» **What to produce**
Your job is to report every line of the entries that has "wash".

(Stored items)

= = =

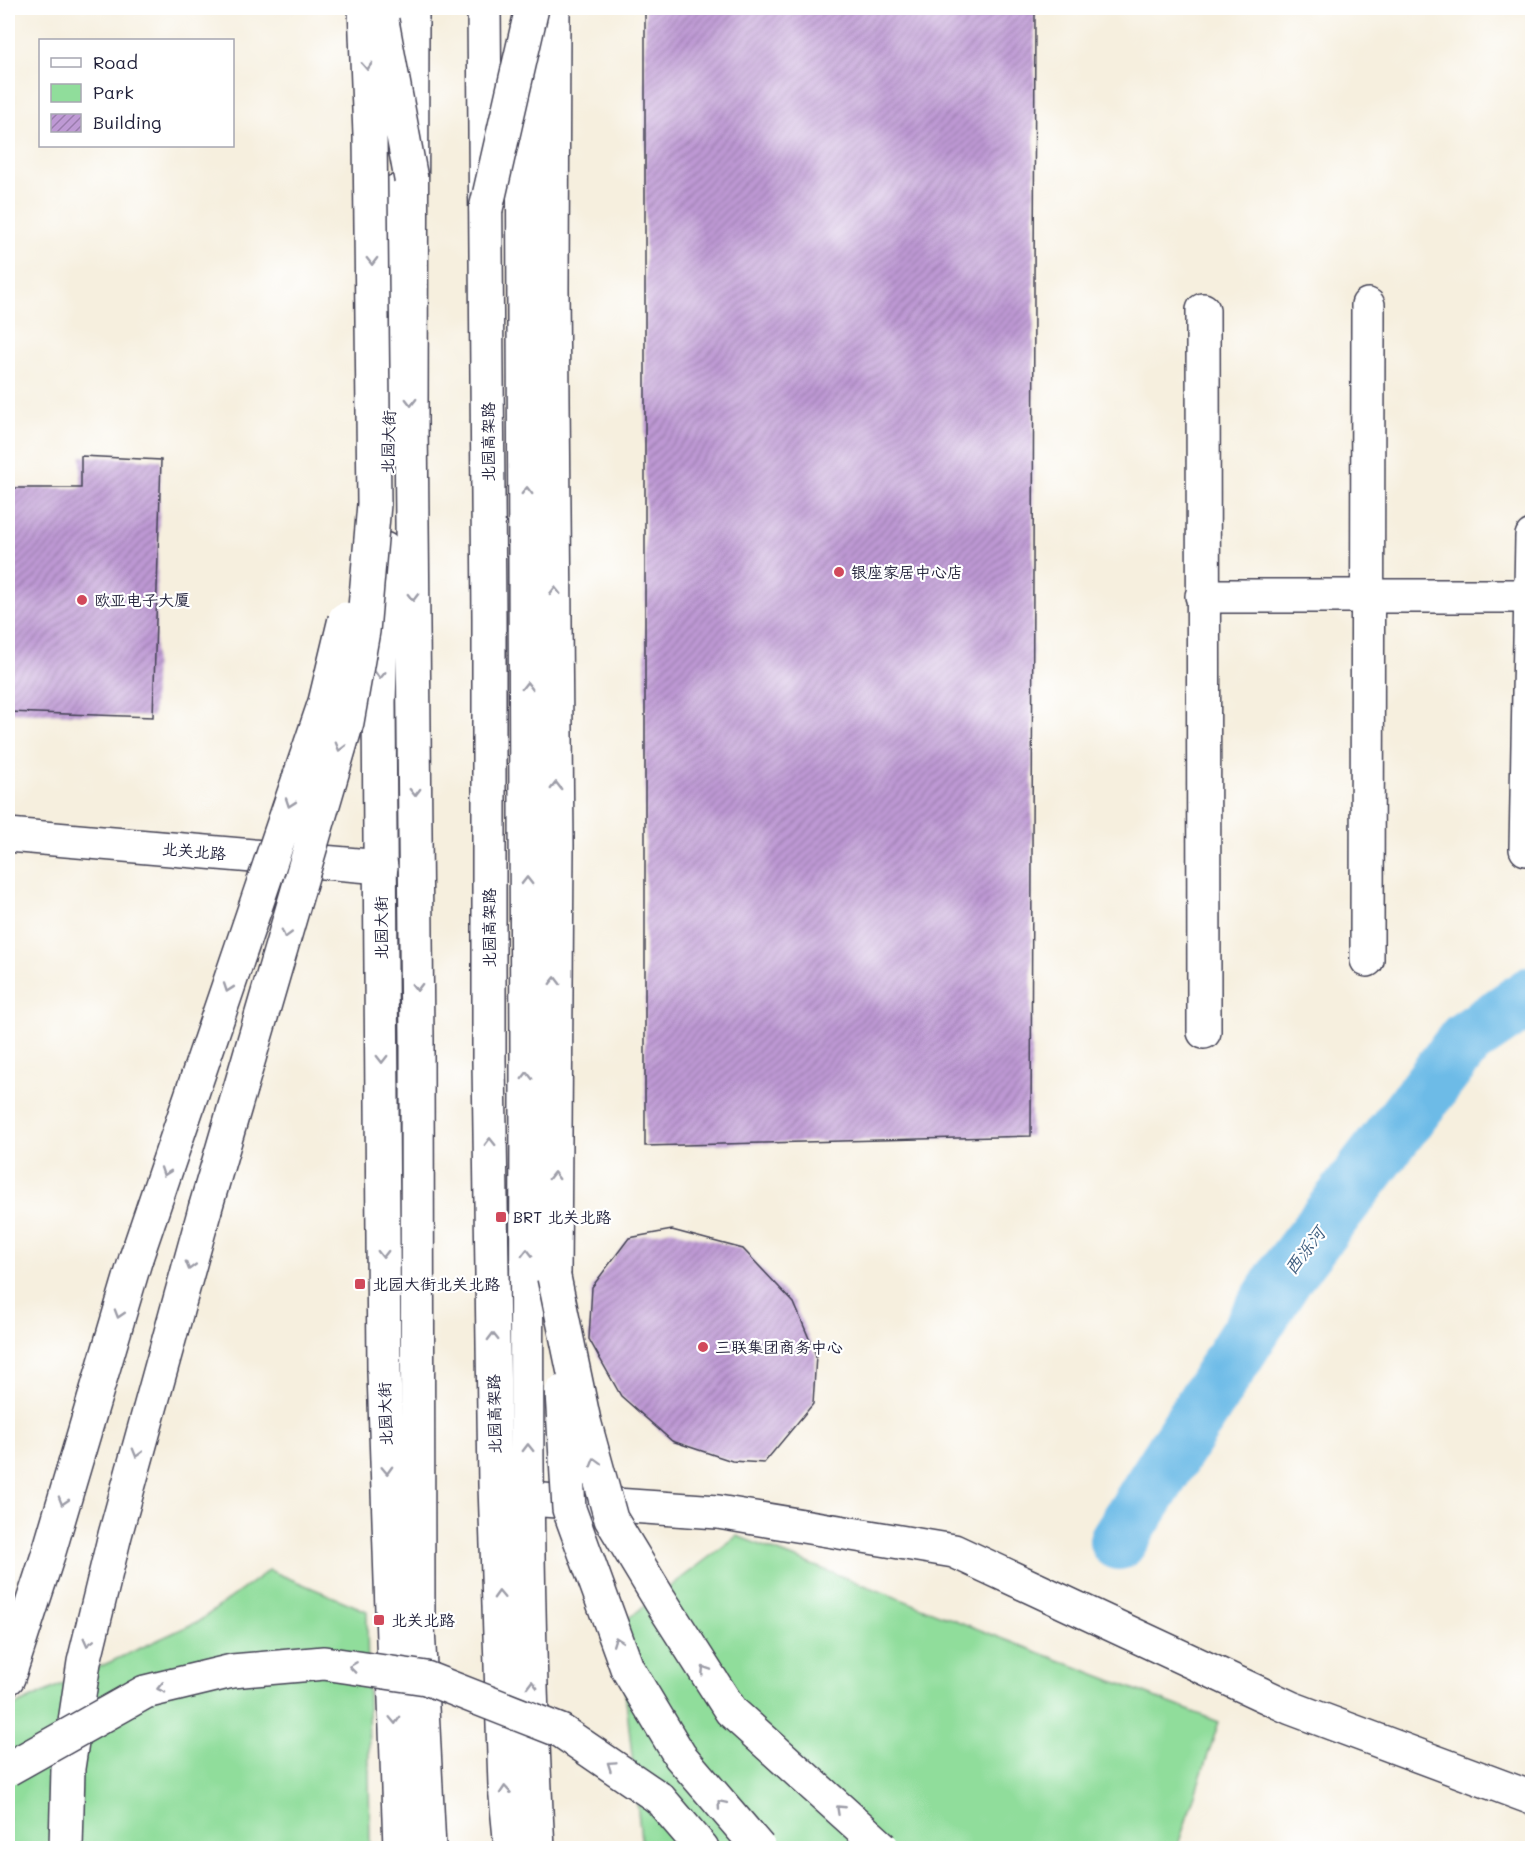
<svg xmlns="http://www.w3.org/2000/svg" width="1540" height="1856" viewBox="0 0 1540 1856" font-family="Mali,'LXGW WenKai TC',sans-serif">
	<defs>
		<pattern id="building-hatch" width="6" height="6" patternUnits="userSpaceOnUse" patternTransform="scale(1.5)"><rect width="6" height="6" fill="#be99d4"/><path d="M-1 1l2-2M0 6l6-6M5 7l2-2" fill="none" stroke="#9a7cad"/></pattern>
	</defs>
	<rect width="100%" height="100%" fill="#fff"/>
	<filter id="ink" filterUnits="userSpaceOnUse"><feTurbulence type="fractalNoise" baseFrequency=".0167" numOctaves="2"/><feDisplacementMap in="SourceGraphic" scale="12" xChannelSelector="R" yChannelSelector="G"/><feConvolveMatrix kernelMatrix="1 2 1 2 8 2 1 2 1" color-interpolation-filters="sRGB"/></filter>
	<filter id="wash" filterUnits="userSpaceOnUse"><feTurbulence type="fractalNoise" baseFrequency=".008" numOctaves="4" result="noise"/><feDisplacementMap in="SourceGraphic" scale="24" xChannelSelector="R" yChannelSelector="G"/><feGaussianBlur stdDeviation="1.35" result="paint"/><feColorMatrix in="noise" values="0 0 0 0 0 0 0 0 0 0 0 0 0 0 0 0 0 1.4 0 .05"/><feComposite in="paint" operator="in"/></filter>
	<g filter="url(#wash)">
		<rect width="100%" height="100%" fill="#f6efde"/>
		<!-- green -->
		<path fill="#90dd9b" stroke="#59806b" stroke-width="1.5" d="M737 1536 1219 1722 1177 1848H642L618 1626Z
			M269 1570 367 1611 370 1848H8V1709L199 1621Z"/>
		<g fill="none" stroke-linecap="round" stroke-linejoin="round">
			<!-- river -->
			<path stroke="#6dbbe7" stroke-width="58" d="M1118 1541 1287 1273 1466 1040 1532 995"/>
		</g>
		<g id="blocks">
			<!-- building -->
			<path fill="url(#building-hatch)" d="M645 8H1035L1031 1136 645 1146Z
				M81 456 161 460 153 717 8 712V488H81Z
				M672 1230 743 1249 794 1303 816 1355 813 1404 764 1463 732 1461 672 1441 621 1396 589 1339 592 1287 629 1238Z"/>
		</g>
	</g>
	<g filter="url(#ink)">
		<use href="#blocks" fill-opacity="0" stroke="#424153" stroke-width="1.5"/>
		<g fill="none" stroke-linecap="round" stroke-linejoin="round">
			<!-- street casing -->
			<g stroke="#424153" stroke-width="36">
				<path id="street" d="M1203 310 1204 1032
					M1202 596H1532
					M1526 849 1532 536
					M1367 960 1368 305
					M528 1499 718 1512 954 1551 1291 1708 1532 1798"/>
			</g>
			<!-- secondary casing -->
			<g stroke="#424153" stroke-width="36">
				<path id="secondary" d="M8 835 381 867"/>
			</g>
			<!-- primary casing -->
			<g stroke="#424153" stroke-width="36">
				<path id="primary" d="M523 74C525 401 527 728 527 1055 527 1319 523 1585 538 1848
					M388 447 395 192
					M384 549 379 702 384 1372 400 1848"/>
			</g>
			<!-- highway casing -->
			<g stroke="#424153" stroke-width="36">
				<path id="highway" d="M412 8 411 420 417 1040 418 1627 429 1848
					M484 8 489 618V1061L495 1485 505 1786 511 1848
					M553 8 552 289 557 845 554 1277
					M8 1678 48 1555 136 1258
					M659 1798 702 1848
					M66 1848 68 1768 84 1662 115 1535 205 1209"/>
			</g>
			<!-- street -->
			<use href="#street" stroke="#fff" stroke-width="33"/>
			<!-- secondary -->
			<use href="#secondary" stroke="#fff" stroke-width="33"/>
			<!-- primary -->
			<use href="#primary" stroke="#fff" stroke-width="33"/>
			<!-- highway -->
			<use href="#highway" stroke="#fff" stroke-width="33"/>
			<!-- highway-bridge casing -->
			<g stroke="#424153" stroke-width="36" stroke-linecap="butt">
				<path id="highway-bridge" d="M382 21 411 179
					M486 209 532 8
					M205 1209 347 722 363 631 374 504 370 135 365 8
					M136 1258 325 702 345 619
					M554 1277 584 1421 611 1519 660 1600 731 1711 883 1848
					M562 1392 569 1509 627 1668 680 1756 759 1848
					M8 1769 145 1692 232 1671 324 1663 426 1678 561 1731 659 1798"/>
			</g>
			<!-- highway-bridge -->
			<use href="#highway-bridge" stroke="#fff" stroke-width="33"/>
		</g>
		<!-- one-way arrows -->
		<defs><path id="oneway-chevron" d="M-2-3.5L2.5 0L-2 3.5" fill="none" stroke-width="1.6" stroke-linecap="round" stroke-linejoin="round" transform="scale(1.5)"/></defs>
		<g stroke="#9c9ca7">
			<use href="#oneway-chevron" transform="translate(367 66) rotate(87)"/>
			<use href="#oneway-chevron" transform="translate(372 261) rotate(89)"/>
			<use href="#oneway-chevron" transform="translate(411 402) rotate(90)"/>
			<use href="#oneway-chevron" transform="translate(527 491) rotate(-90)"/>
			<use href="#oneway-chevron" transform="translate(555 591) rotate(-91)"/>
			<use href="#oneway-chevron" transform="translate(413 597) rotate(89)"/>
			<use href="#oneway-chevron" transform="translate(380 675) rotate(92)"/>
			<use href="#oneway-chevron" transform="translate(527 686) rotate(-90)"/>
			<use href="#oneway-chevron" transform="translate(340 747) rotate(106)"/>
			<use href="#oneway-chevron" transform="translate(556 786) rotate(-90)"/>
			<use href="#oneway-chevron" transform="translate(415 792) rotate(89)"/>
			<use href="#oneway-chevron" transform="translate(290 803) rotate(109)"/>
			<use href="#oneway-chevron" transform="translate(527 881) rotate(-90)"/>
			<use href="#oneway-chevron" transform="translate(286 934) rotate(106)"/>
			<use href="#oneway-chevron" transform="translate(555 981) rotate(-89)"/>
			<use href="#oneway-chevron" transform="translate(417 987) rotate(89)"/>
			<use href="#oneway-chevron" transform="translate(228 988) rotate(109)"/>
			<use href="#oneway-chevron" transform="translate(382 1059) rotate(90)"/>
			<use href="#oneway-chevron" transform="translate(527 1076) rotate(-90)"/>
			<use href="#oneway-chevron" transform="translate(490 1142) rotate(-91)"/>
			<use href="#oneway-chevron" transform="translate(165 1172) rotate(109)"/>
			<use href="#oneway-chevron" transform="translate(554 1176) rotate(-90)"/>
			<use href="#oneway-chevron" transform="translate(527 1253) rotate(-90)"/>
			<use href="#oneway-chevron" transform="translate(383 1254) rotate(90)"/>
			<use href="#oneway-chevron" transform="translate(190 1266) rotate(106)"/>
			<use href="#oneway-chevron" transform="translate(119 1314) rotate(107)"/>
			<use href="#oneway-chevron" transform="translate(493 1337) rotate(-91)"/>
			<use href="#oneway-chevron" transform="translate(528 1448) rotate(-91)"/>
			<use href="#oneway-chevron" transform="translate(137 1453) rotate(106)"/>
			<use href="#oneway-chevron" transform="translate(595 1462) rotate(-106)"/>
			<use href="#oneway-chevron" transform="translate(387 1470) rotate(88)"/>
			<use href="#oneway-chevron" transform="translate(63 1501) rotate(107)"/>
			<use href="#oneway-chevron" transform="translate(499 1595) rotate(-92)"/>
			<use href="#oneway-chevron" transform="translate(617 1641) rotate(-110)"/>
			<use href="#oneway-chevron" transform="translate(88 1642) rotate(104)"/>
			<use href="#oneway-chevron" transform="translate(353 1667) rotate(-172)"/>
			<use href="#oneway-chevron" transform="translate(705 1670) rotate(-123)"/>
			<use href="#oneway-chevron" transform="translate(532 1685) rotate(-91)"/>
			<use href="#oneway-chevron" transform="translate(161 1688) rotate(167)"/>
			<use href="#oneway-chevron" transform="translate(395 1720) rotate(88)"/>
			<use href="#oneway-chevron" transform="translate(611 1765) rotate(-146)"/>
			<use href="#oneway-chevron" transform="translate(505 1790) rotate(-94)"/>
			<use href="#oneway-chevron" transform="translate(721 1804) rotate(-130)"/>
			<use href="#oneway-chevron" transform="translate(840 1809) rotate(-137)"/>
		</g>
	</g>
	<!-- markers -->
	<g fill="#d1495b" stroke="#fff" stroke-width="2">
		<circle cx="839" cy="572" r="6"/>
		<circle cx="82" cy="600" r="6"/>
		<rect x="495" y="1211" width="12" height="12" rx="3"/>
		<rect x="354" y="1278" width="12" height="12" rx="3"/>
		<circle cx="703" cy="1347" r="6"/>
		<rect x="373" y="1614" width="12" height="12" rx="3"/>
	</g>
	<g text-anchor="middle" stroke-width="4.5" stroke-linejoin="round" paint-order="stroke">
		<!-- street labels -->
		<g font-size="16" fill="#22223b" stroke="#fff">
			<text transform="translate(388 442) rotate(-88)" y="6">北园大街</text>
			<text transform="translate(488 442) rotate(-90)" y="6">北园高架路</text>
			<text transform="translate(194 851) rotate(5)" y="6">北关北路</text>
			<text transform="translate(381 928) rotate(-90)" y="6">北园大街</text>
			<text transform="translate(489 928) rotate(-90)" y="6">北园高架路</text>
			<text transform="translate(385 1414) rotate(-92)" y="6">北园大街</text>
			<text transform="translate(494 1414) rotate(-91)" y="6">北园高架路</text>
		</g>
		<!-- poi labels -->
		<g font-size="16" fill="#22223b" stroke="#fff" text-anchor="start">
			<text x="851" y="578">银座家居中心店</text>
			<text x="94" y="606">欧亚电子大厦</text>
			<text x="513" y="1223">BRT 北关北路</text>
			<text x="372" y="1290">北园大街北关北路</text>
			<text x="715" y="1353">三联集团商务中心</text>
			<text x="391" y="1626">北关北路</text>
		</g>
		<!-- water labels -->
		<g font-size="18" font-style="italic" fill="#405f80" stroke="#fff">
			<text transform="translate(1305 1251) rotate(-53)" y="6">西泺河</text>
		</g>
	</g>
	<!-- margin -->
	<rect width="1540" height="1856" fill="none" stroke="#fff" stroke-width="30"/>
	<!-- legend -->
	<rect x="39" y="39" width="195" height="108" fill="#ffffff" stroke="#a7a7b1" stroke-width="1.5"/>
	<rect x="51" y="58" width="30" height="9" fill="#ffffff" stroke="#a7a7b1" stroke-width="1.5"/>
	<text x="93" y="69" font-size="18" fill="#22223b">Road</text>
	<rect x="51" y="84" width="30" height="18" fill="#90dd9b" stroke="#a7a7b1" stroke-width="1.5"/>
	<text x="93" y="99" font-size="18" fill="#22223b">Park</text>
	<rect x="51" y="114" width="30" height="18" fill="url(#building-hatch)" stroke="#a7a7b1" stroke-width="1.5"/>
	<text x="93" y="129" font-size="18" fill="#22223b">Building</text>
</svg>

= = =

» **Solution to the problem**
	<filter id="wash" filterUnits="userSpaceOnUse"><feTurbulence type="fractalNoise" baseFrequency=".008" numOctaves="4" result="noise"/><feDisplacementMap in="SourceGraphic" scale="24" xChannelSelector="R" yChannelSelector="G"/><feGaussianBlur stdDeviation="1.35" result="paint"/><feColorMatrix in="noise" values="0 0 0 0 0 0 0 0 0 0 0 0 0 0 0 0 0 1.4 0 .05"/><feComposite in="paint" operator="in"/></filter>
	<g filter="url(#wash)">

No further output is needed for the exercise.